- _WORKING DATA_

-- Opening Marker --

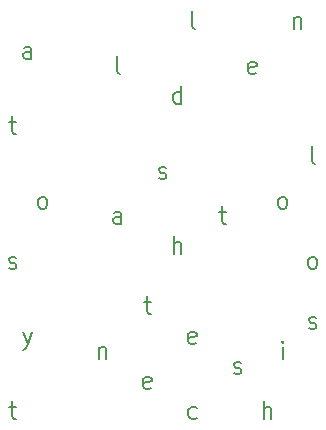
<source format=gbr>
%TF.GenerationSoftware,KiCad,Pcbnew,(6.0.2)*%
%TF.CreationDate,2022-07-09T21:40:46+01:00*%
%TF.ProjectId,front panel,66726f6e-7420-4706-916e-656c2e6b6963,rev?*%
%TF.SameCoordinates,Original*%
%TF.FileFunction,Legend,Top*%
%TF.FilePolarity,Positive*%
%FSLAX46Y46*%
G04 Gerber Fmt 4.6, Leading zero omitted, Abs format (unit mm)*
G04 Created by KiCad (PCBNEW (6.0.2)) date 2022-07-09 21:40:46*
%MOMM*%
%LPD*%
G01*
G04 APERTURE LIST*
%ADD10C,0.180000*%
G04 APERTURE END LIST*
D10*
X9838571Y-31428571D02*
X9838571Y-32428571D01*
X9838571Y-31571428D02*
X9910000Y-31500000D01*
X10052857Y-31428571D01*
X10267142Y-31428571D01*
X10410000Y-31500000D01*
X10481428Y-31642857D01*
X10481428Y-32428571D01*
X4972857Y-19728571D02*
X4830000Y-19657142D01*
X4758571Y-19585714D01*
X4687142Y-19442857D01*
X4687142Y-19014285D01*
X4758571Y-18871428D01*
X4830000Y-18800000D01*
X4972857Y-18728571D01*
X5187142Y-18728571D01*
X5330000Y-18800000D01*
X5401428Y-18871428D01*
X5472857Y-19014285D01*
X5472857Y-19442857D01*
X5401428Y-19585714D01*
X5330000Y-19657142D01*
X5187142Y-19728571D01*
X4972857Y-19728571D01*
X13684285Y-27618571D02*
X14255714Y-27618571D01*
X13898571Y-27118571D02*
X13898571Y-28404285D01*
X13970000Y-28547142D01*
X14112857Y-28618571D01*
X14255714Y-28618571D01*
X16188571Y-23538571D02*
X16188571Y-22038571D01*
X16831428Y-23538571D02*
X16831428Y-22752857D01*
X16760000Y-22610000D01*
X16617142Y-22538571D01*
X16402857Y-22538571D01*
X16260000Y-22610000D01*
X16188571Y-22681428D01*
X2254285Y-36508571D02*
X2825714Y-36508571D01*
X2468571Y-36008571D02*
X2468571Y-37294285D01*
X2540000Y-37437142D01*
X2682857Y-37508571D01*
X2825714Y-37508571D01*
X26348571Y-3488571D02*
X26348571Y-4488571D01*
X26348571Y-3631428D02*
X26420000Y-3560000D01*
X26562857Y-3488571D01*
X26777142Y-3488571D01*
X26920000Y-3560000D01*
X26991428Y-3702857D01*
X26991428Y-4488571D01*
X11751428Y-20998571D02*
X11751428Y-20212857D01*
X11680000Y-20070000D01*
X11537142Y-19998571D01*
X11251428Y-19998571D01*
X11108571Y-20070000D01*
X11751428Y-20927142D02*
X11608571Y-20998571D01*
X11251428Y-20998571D01*
X11108571Y-20927142D01*
X11037142Y-20784285D01*
X11037142Y-20641428D01*
X11108571Y-20498571D01*
X11251428Y-20427142D01*
X11608571Y-20427142D01*
X11751428Y-20355714D01*
X2254285Y-12378571D02*
X2825714Y-12378571D01*
X2468571Y-11878571D02*
X2468571Y-13164285D01*
X2540000Y-13307142D01*
X2682857Y-13378571D01*
X2825714Y-13378571D01*
X16831428Y-10838571D02*
X16831428Y-9338571D01*
X16831428Y-10767142D02*
X16688571Y-10838571D01*
X16402857Y-10838571D01*
X16260000Y-10767142D01*
X16188571Y-10695714D01*
X16117142Y-10552857D01*
X16117142Y-10124285D01*
X16188571Y-9981428D01*
X16260000Y-9910000D01*
X16402857Y-9838571D01*
X16688571Y-9838571D01*
X16831428Y-9910000D01*
X23808571Y-37508571D02*
X23808571Y-36008571D01*
X24451428Y-37508571D02*
X24451428Y-36722857D01*
X24380000Y-36580000D01*
X24237142Y-36508571D01*
X24022857Y-36508571D01*
X23880000Y-36580000D01*
X23808571Y-36651428D01*
X2218571Y-24737142D02*
X2361428Y-24808571D01*
X2647142Y-24808571D01*
X2790000Y-24737142D01*
X2861428Y-24594285D01*
X2861428Y-24522857D01*
X2790000Y-24380000D01*
X2647142Y-24308571D01*
X2432857Y-24308571D01*
X2290000Y-24237142D01*
X2218571Y-24094285D01*
X2218571Y-24022857D01*
X2290000Y-23880000D01*
X2432857Y-23808571D01*
X2647142Y-23808571D01*
X2790000Y-23880000D01*
X20034285Y-19998571D02*
X20605714Y-19998571D01*
X20248571Y-19498571D02*
X20248571Y-20784285D01*
X20320000Y-20927142D01*
X20462857Y-20998571D01*
X20605714Y-20998571D01*
X25400000Y-32428571D02*
X25400000Y-31428571D01*
X25400000Y-30928571D02*
X25328571Y-31000000D01*
X25400000Y-31071428D01*
X25471428Y-31000000D01*
X25400000Y-30928571D01*
X25400000Y-31071428D01*
X14255714Y-34897142D02*
X14112857Y-34968571D01*
X13827142Y-34968571D01*
X13684285Y-34897142D01*
X13612857Y-34754285D01*
X13612857Y-34182857D01*
X13684285Y-34040000D01*
X13827142Y-33968571D01*
X14112857Y-33968571D01*
X14255714Y-34040000D01*
X14327142Y-34182857D01*
X14327142Y-34325714D01*
X13612857Y-34468571D01*
X3452857Y-30158571D02*
X3810000Y-31158571D01*
X4167142Y-30158571D02*
X3810000Y-31158571D01*
X3667142Y-31515714D01*
X3595714Y-31587142D01*
X3452857Y-31658571D01*
X4131428Y-7028571D02*
X4131428Y-6242857D01*
X4060000Y-6100000D01*
X3917142Y-6028571D01*
X3631428Y-6028571D01*
X3488571Y-6100000D01*
X4131428Y-6957142D02*
X3988571Y-7028571D01*
X3631428Y-7028571D01*
X3488571Y-6957142D01*
X3417142Y-6814285D01*
X3417142Y-6671428D01*
X3488571Y-6528571D01*
X3631428Y-6457142D01*
X3988571Y-6457142D01*
X4131428Y-6385714D01*
X21268571Y-33627142D02*
X21411428Y-33698571D01*
X21697142Y-33698571D01*
X21840000Y-33627142D01*
X21911428Y-33484285D01*
X21911428Y-33412857D01*
X21840000Y-33270000D01*
X21697142Y-33198571D01*
X21482857Y-33198571D01*
X21340000Y-33127142D01*
X21268571Y-32984285D01*
X21268571Y-32912857D01*
X21340000Y-32770000D01*
X21482857Y-32698571D01*
X21697142Y-32698571D01*
X21840000Y-32770000D01*
X17958571Y-4488571D02*
X17815714Y-4417142D01*
X17744285Y-4274285D01*
X17744285Y-2988571D01*
X28118571Y-15918571D02*
X27975714Y-15847142D01*
X27904285Y-15704285D01*
X27904285Y-14418571D01*
X18065714Y-31087142D02*
X17922857Y-31158571D01*
X17637142Y-31158571D01*
X17494285Y-31087142D01*
X17422857Y-30944285D01*
X17422857Y-30372857D01*
X17494285Y-30230000D01*
X17637142Y-30158571D01*
X17922857Y-30158571D01*
X18065714Y-30230000D01*
X18137142Y-30372857D01*
X18137142Y-30515714D01*
X17422857Y-30658571D01*
X27832857Y-24808571D02*
X27690000Y-24737142D01*
X27618571Y-24665714D01*
X27547142Y-24522857D01*
X27547142Y-24094285D01*
X27618571Y-23951428D01*
X27690000Y-23880000D01*
X27832857Y-23808571D01*
X28047142Y-23808571D01*
X28190000Y-23880000D01*
X28261428Y-23951428D01*
X28332857Y-24094285D01*
X28332857Y-24522857D01*
X28261428Y-24665714D01*
X28190000Y-24737142D01*
X28047142Y-24808571D01*
X27832857Y-24808571D01*
X23145714Y-8227142D02*
X23002857Y-8298571D01*
X22717142Y-8298571D01*
X22574285Y-8227142D01*
X22502857Y-8084285D01*
X22502857Y-7512857D01*
X22574285Y-7370000D01*
X22717142Y-7298571D01*
X23002857Y-7298571D01*
X23145714Y-7370000D01*
X23217142Y-7512857D01*
X23217142Y-7655714D01*
X22502857Y-7798571D01*
X18137142Y-37437142D02*
X17994285Y-37508571D01*
X17708571Y-37508571D01*
X17565714Y-37437142D01*
X17494285Y-37365714D01*
X17422857Y-37222857D01*
X17422857Y-36794285D01*
X17494285Y-36651428D01*
X17565714Y-36580000D01*
X17708571Y-36508571D01*
X17994285Y-36508571D01*
X18137142Y-36580000D01*
X14918571Y-17117142D02*
X15061428Y-17188571D01*
X15347142Y-17188571D01*
X15490000Y-17117142D01*
X15561428Y-16974285D01*
X15561428Y-16902857D01*
X15490000Y-16760000D01*
X15347142Y-16688571D01*
X15132857Y-16688571D01*
X14990000Y-16617142D01*
X14918571Y-16474285D01*
X14918571Y-16402857D01*
X14990000Y-16260000D01*
X15132857Y-16188571D01*
X15347142Y-16188571D01*
X15490000Y-16260000D01*
X25292857Y-19728571D02*
X25150000Y-19657142D01*
X25078571Y-19585714D01*
X25007142Y-19442857D01*
X25007142Y-19014285D01*
X25078571Y-18871428D01*
X25150000Y-18800000D01*
X25292857Y-18728571D01*
X25507142Y-18728571D01*
X25650000Y-18800000D01*
X25721428Y-18871428D01*
X25792857Y-19014285D01*
X25792857Y-19442857D01*
X25721428Y-19585714D01*
X25650000Y-19657142D01*
X25507142Y-19728571D01*
X25292857Y-19728571D01*
X11608571Y-8298571D02*
X11465714Y-8227142D01*
X11394285Y-8084285D01*
X11394285Y-6798571D01*
X27618571Y-29817142D02*
X27761428Y-29888571D01*
X28047142Y-29888571D01*
X28190000Y-29817142D01*
X28261428Y-29674285D01*
X28261428Y-29602857D01*
X28190000Y-29460000D01*
X28047142Y-29388571D01*
X27832857Y-29388571D01*
X27690000Y-29317142D01*
X27618571Y-29174285D01*
X27618571Y-29102857D01*
X27690000Y-28960000D01*
X27832857Y-28888571D01*
X28047142Y-28888571D01*
X28190000Y-28960000D01*
M02*

</source>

-- Closing Marker --

The line containing "X16188571Y-22038571D01*" marks the end; please output exactly the lines of the listing above from its first line through that line, without pictures.

- _TASK RESPONSE_
<source format=gbr>
%TF.GenerationSoftware,KiCad,Pcbnew,(6.0.2)*%
%TF.CreationDate,2022-07-09T21:40:46+01:00*%
%TF.ProjectId,front panel,66726f6e-7420-4706-916e-656c2e6b6963,rev?*%
%TF.SameCoordinates,Original*%
%TF.FileFunction,Legend,Top*%
%TF.FilePolarity,Positive*%
%FSLAX46Y46*%
G04 Gerber Fmt 4.6, Leading zero omitted, Abs format (unit mm)*
G04 Created by KiCad (PCBNEW (6.0.2)) date 2022-07-09 21:40:46*
%MOMM*%
%LPD*%
G01*
G04 APERTURE LIST*
%ADD10C,0.180000*%
G04 APERTURE END LIST*
D10*
X9838571Y-31428571D02*
X9838571Y-32428571D01*
X9838571Y-31571428D02*
X9910000Y-31500000D01*
X10052857Y-31428571D01*
X10267142Y-31428571D01*
X10410000Y-31500000D01*
X10481428Y-31642857D01*
X10481428Y-32428571D01*
X4972857Y-19728571D02*
X4830000Y-19657142D01*
X4758571Y-19585714D01*
X4687142Y-19442857D01*
X4687142Y-19014285D01*
X4758571Y-18871428D01*
X4830000Y-18800000D01*
X4972857Y-18728571D01*
X5187142Y-18728571D01*
X5330000Y-18800000D01*
X5401428Y-18871428D01*
X5472857Y-19014285D01*
X5472857Y-19442857D01*
X5401428Y-19585714D01*
X5330000Y-19657142D01*
X5187142Y-19728571D01*
X4972857Y-19728571D01*
X13684285Y-27618571D02*
X14255714Y-27618571D01*
X13898571Y-27118571D02*
X13898571Y-28404285D01*
X13970000Y-28547142D01*
X14112857Y-28618571D01*
X14255714Y-28618571D01*
X16188571Y-23538571D02*
X16188571Y-22038571D01*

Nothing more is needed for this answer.